(Stored data entries)
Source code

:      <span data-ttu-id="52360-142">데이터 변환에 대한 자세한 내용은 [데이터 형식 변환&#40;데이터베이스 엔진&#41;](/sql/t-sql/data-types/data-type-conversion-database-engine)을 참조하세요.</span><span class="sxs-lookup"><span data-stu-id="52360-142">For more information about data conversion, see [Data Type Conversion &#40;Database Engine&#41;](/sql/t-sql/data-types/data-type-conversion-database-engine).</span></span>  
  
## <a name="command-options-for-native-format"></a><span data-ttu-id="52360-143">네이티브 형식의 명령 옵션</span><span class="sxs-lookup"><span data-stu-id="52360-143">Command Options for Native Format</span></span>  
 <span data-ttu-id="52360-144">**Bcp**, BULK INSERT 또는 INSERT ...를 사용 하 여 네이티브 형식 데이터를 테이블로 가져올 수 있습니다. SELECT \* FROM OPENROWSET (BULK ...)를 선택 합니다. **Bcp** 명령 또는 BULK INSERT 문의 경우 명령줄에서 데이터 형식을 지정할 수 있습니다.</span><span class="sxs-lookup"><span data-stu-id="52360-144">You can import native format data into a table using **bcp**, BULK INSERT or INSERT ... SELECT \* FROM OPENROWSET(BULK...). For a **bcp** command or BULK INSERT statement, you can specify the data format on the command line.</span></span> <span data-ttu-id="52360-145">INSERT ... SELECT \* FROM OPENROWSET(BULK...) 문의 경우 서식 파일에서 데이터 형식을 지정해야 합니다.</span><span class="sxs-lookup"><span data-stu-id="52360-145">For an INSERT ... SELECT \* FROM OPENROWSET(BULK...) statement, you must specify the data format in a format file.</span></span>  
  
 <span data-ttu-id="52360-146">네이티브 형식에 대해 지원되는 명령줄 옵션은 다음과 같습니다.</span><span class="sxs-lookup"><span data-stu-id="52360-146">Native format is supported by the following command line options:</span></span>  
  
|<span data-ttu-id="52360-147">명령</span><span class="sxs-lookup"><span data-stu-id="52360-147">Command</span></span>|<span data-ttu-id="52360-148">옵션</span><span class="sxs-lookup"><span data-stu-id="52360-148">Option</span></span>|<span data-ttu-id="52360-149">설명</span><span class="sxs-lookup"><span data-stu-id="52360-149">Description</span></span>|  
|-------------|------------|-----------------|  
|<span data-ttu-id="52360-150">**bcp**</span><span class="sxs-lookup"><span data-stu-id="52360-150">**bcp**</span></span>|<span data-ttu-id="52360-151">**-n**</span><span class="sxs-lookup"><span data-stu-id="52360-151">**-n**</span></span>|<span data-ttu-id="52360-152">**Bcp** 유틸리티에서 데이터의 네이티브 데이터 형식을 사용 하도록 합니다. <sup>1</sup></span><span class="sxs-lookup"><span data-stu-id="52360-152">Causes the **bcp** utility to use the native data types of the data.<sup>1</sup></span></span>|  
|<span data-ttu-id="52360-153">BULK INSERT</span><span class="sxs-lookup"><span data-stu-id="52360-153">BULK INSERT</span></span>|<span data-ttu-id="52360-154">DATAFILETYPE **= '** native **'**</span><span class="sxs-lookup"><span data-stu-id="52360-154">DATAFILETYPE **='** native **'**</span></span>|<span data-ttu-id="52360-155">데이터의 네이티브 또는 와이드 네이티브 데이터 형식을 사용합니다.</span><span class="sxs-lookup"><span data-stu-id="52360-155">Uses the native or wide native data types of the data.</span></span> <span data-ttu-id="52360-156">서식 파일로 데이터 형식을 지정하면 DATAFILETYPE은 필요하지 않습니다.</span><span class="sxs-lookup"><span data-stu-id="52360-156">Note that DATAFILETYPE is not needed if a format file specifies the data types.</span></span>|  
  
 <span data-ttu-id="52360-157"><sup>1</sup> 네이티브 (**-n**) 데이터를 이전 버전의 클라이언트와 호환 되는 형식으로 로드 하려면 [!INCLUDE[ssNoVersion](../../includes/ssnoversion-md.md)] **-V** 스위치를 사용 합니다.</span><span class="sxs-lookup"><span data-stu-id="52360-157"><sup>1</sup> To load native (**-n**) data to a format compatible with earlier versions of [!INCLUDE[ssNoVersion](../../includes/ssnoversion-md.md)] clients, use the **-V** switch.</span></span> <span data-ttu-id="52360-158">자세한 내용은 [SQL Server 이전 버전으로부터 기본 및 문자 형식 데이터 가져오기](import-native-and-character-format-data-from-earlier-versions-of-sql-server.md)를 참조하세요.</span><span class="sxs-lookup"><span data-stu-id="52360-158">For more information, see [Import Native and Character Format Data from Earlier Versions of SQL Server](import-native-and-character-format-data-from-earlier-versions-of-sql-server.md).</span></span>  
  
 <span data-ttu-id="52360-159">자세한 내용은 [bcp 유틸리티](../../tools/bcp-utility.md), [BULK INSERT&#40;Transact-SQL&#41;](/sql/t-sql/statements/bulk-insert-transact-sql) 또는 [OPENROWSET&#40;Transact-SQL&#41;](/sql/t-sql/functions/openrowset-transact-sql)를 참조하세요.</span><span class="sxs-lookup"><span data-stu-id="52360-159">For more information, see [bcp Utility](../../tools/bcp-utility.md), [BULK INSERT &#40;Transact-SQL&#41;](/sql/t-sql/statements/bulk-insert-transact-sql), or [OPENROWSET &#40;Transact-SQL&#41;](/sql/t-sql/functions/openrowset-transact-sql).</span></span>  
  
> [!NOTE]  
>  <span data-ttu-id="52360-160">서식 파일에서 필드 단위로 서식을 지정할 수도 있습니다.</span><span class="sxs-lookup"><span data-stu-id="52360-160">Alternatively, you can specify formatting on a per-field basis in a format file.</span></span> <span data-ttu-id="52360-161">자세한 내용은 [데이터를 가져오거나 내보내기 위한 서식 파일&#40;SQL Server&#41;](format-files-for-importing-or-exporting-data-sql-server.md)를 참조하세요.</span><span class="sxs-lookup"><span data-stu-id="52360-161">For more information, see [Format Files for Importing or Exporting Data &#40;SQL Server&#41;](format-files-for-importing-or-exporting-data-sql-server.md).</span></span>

## REQUIRED ACTION
Please reproduce every line shown above, exactly as written.

## WRITTEN REPLY
Source code

:      <span data-ttu-id="52360-142">데이터 변환에 대한 자세한 내용은 [데이터 형식 변환&#40;데이터베이스 엔진&#41;](/sql/t-sql/data-types/data-type-conversion-database-engine)을 참조하세요.</span><span class="sxs-lookup"><span data-stu-id="52360-142">For more information about data conversion, see [Data Type Conversion &#40;Database Engine&#41;](/sql/t-sql/data-types/data-type-conversion-database-engine).</span></span>  
  
## <a name="command-options-for-native-format"></a><span data-ttu-id="52360-143">네이티브 형식의 명령 옵션</span><span class="sxs-lookup"><span data-stu-id="52360-143">Command Options for Native Format</span></span>  
 <span data-ttu-id="52360-144">**Bcp**, BULK INSERT 또는 INSERT ...를 사용 하 여 네이티브 형식 데이터를 테이블로 가져올 수 있습니다. SELECT \* FROM OPENROWSET (BULK ...)를 선택 합니다. **Bcp** 명령 또는 BULK INSERT 문의 경우 명령줄에서 데이터 형식을 지정할 수 있습니다.</span><span class="sxs-lookup"><span data-stu-id="52360-144">You can import native format data into a table using **bcp**, BULK INSERT or INSERT ... SELECT \* FROM OPENROWSET(BULK...). For a **bcp** command or BULK INSERT statement, you can specify the data format on the command line.</span></span> <span data-ttu-id="52360-145">INSERT ... SELECT \* FROM OPENROWSET(BULK...) 문의 경우 서식 파일에서 데이터 형식을 지정해야 합니다.</span><span class="sxs-lookup"><span data-stu-id="52360-145">For an INSERT ... SELECT \* FROM OPENROWSET(BULK...) statement, you must specify the data format in a format file.</span></span>  
  
 <span data-ttu-id="52360-146">네이티브 형식에 대해 지원되는 명령줄 옵션은 다음과 같습니다.</span><span class="sxs-lookup"><span data-stu-id="52360-146">Native format is supported by the following command line options:</span></span>  
  
|<span data-ttu-id="52360-147">명령</span><span class="sxs-lookup"><span data-stu-id="52360-147">Command</span></span>|<span data-ttu-id="52360-148">옵션</span><span class="sxs-lookup"><span data-stu-id="52360-148">Option</span></span>|<span data-ttu-id="52360-149">설명</span><span class="sxs-lookup"><span data-stu-id="52360-149">Description</span></span>|  
|-------------|------------|-----------------|  
|<span data-ttu-id="52360-150">**bcp**</span><span class="sxs-lookup"><span data-stu-id="52360-150">**bcp**</span></span>|<span data-ttu-id="52360-151">**-n**</span><span class="sxs-lookup"><span data-stu-id="52360-151">**-n**</span></span>|<span data-ttu-id="52360-152">**Bcp** 유틸리티에서 데이터의 네이티브 데이터 형식을 사용 하도록 합니다. <sup>1</sup></span><span class="sxs-lookup"><span data-stu-id="52360-152">Causes the **bcp** utility to use the native data types of the data.<sup>1</sup></span></span>|  
|<span data-ttu-id="52360-153">BULK INSERT</span><span class="sxs-lookup"><span data-stu-id="52360-153">BULK INSERT</span></span>|<span data-ttu-id="52360-154">DATAFILETYPE **= '** native **'**</span><span class="sxs-lookup"><span data-stu-id="52360-154">DATAFILETYPE **='** native **'**</span></span>|<span data-ttu-id="52360-155">데이터의 네이티브 또는 와이드 네이티브 데이터 형식을 사용합니다.</span><span class="sxs-lookup"><span data-stu-id="52360-155">Uses the native or wide native data types of the data.</span></span> <span data-ttu-id="52360-156">서식 파일로 데이터 형식을 지정하면 DATAFILETYPE은 필요하지 않습니다.</span><span class="sxs-lookup"><span data-stu-id="52360-156">Note that DATAFILETYPE is not needed if a format file specifies the data types.</span></span>|  
  
 <span data-ttu-id="52360-157"><sup>1</sup> 네이티브 (**-n**) 데이터를 이전 버전의 클라이언트와 호환 되는 형식으로 로드 하려면 [!INCLUDE[ssNoVersion](../../includes/ssnoversion-md.md)] **-V** 스위치를 사용 합니다.</span><span class="sxs-lookup"><span data-stu-id="52360-157"><sup>1</sup> To load native (**-n**) data to a format compatible with earlier versions of [!INCLUDE[ssNoVersion](../../includes/ssnoversion-md.md)] clients, use the **-V** switch.</span></span> <span data-ttu-id="52360-158">자세한 내용은 [SQL Server 이전 버전으로부터 기본 및 문자 형식 데이터 가져오기](import-native-and-character-format-data-from-earlier-versions-of-sql-server.md)를 참조하세요.</span><span class="sxs-lookup"><span data-stu-id="52360-158">For more information, see [Import Native and Character Format Data from Earlier Versions of SQL Server](import-native-and-character-format-data-from-earlier-versions-of-sql-server.md).</span></span>  
  
 <span data-ttu-id="52360-159">자세한 내용은 [bcp 유틸리티](../../tools/bcp-utility.md), [BULK INSERT&#40;Transact-SQL&#41;](/sql/t-sql/statements/bulk-insert-transact-sql) 또는 [OPENROWSET&#40;Transact-SQL&#41;](/sql/t-sql/functions/openrowset-transact-sql)를 참조하세요.</span><span class="sxs-lookup"><span data-stu-id="52360-159">For more information, see [bcp Utility](../../tools/bcp-utility.md), [BULK INSERT &#40;Transact-SQL&#41;](/sql/t-sql/statements/bulk-insert-transact-sql), or [OPENROWSET &#40;Transact-SQL&#41;](/sql/t-sql/functions/openrowset-transact-sql).</span></span>  
  
> [!NOTE]  
>  <span data-ttu-id="52360-160">서식 파일에서 필드 단위로 서식을 지정할 수도 있습니다.</span><span class="sxs-lookup"><span data-stu-id="52360-160">Alternatively, you can specify formatting on a per-field basis in a format file.</span></span> <span data-ttu-id="52360-161">자세한 내용은 [데이터를 가져오거나 내보내기 위한 서식 파일&#40;SQL Server&#41;](format-files-for-importing-or-exporting-data-sql-server.md)를 참조하세요.</span><span class="sxs-lookup"><span data-stu-id="52360-161">For more information, see [Format Files for Importing or Exporting Data &#40;SQL Server&#41;](format-files-for-importing-or-exporting-data-sql-server.md).</span></span>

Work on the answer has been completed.